According to the indictment, Mason operated JHM Forex Only Pool ("JHM Forex") and Forex Trading at Home Association ("Forex Trading"), which purported to engage in trading in over-the-counter foreign currency exchange ("forex").  Mason told potential investors that he had over 35 years of experience investing in commodity futures and options trading, and promised substantial returns.  Based on these representations, at least 500 investors were induced to invest nearly $5 million with Mason and his entities.

However, Mason did not have 35 years of experience in forex trading.  Instead of achieving significant gains trading forex, Mason is alleged to have operated a classic Ponzi scheme, using new investor funds to pay purported returns to existing investors.  Mason also misappropriated investor funds for his personal use, including the payment of personal and business expenses, and the purchase of real estate and cars. 

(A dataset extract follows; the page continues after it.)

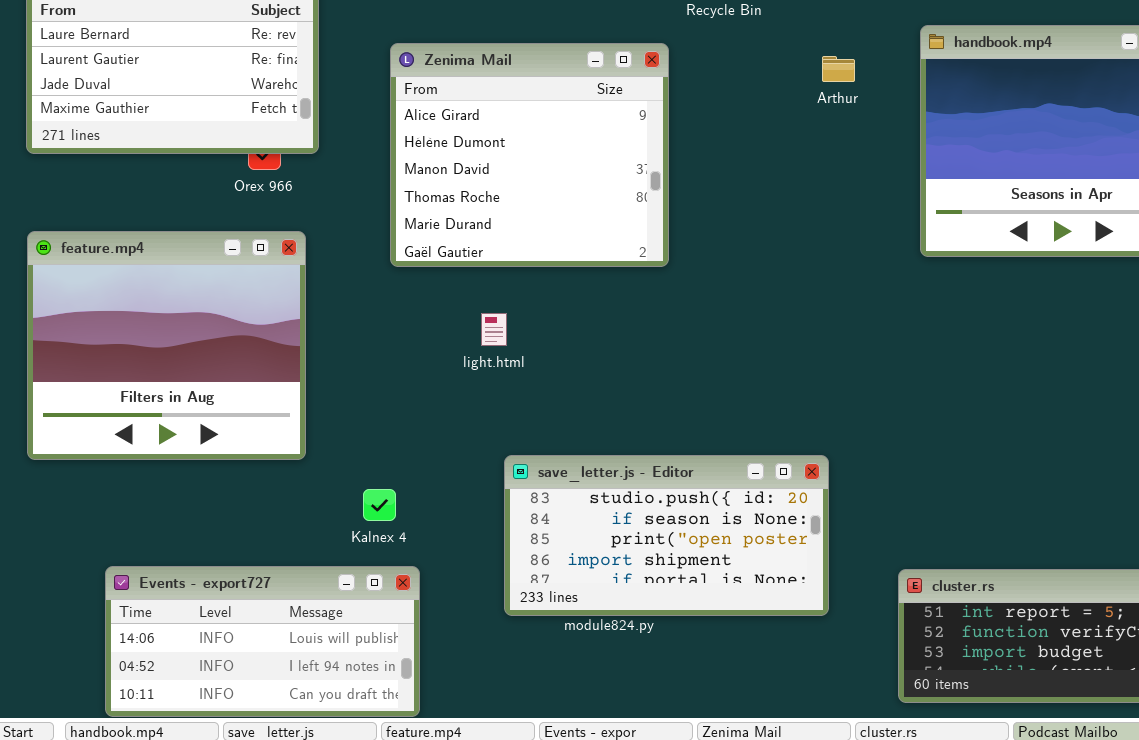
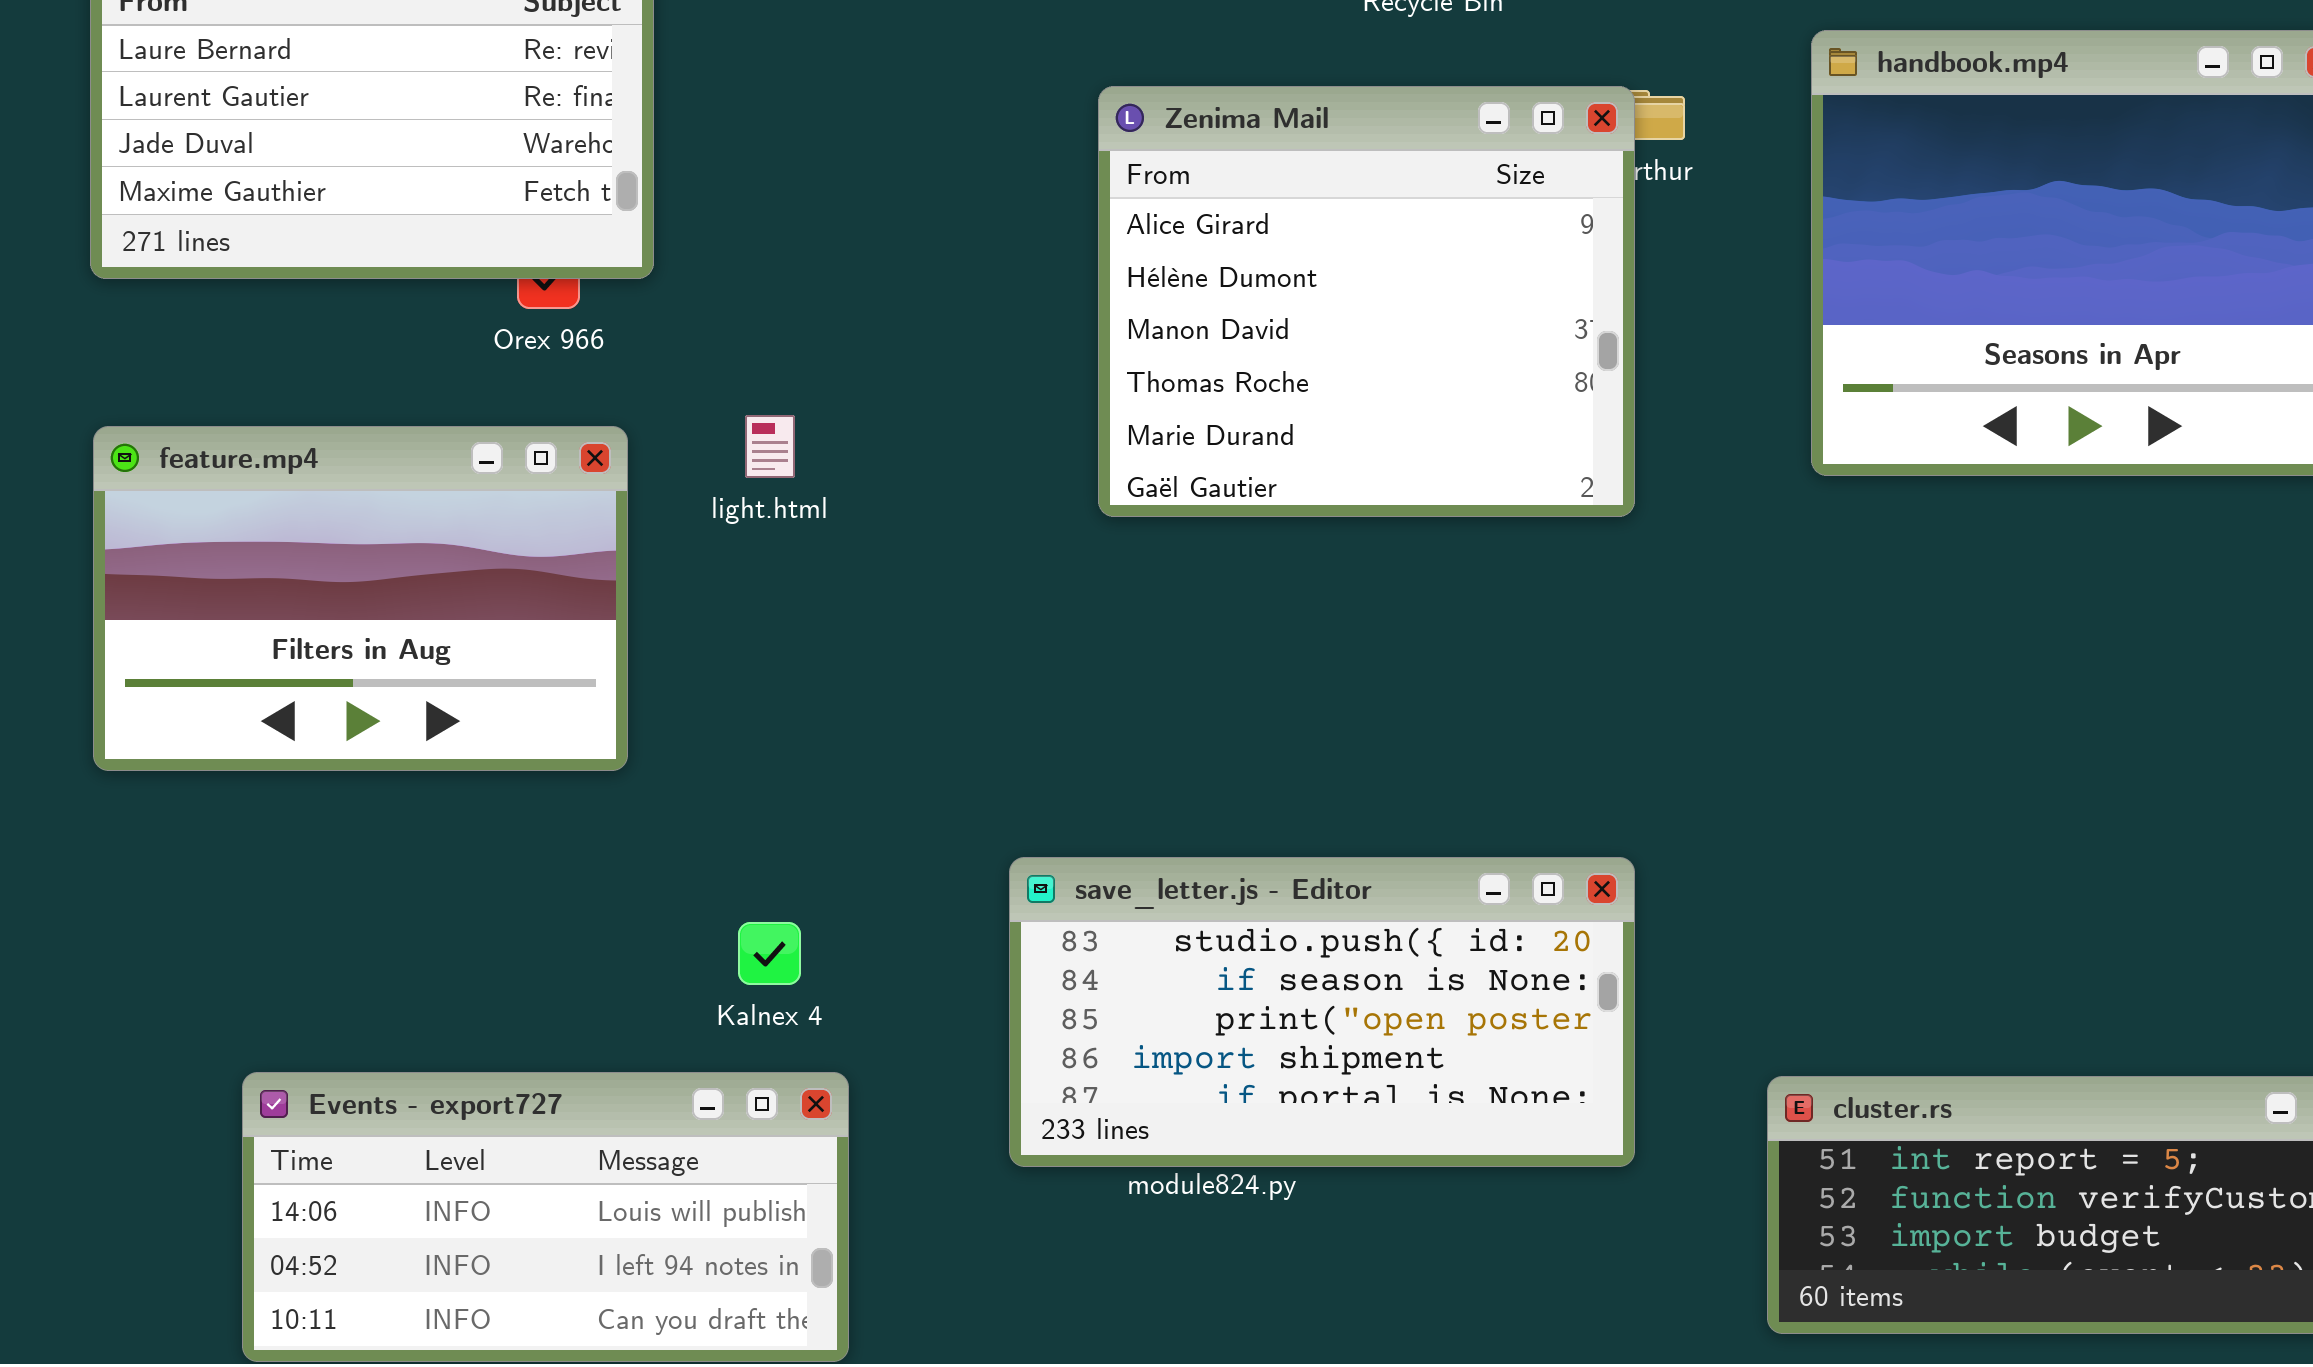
Zenima Mail: [390,43,669,267] -> [1098,86,1635,517], moved
feature.mp4: [27,231,306,460] -> [93,426,628,771], resized
light.html: [481,313,507,346] -> [745,415,795,478], moved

Of the nearly $5 million raised from victims, Mason used only a small percentage of funds for actual forex trading, which resulted in nearly total losses.  Investors were not told of these losses; rather, they were provided with falsified statements showing that their accounts were profitable.  Investors were also provided with an online account portal where they could track their account's progress and see their growing balances.  According to authorities, this was all false, and in many cases the investor accounts were empty.

Mason has been in federal custody since April 15, 2013.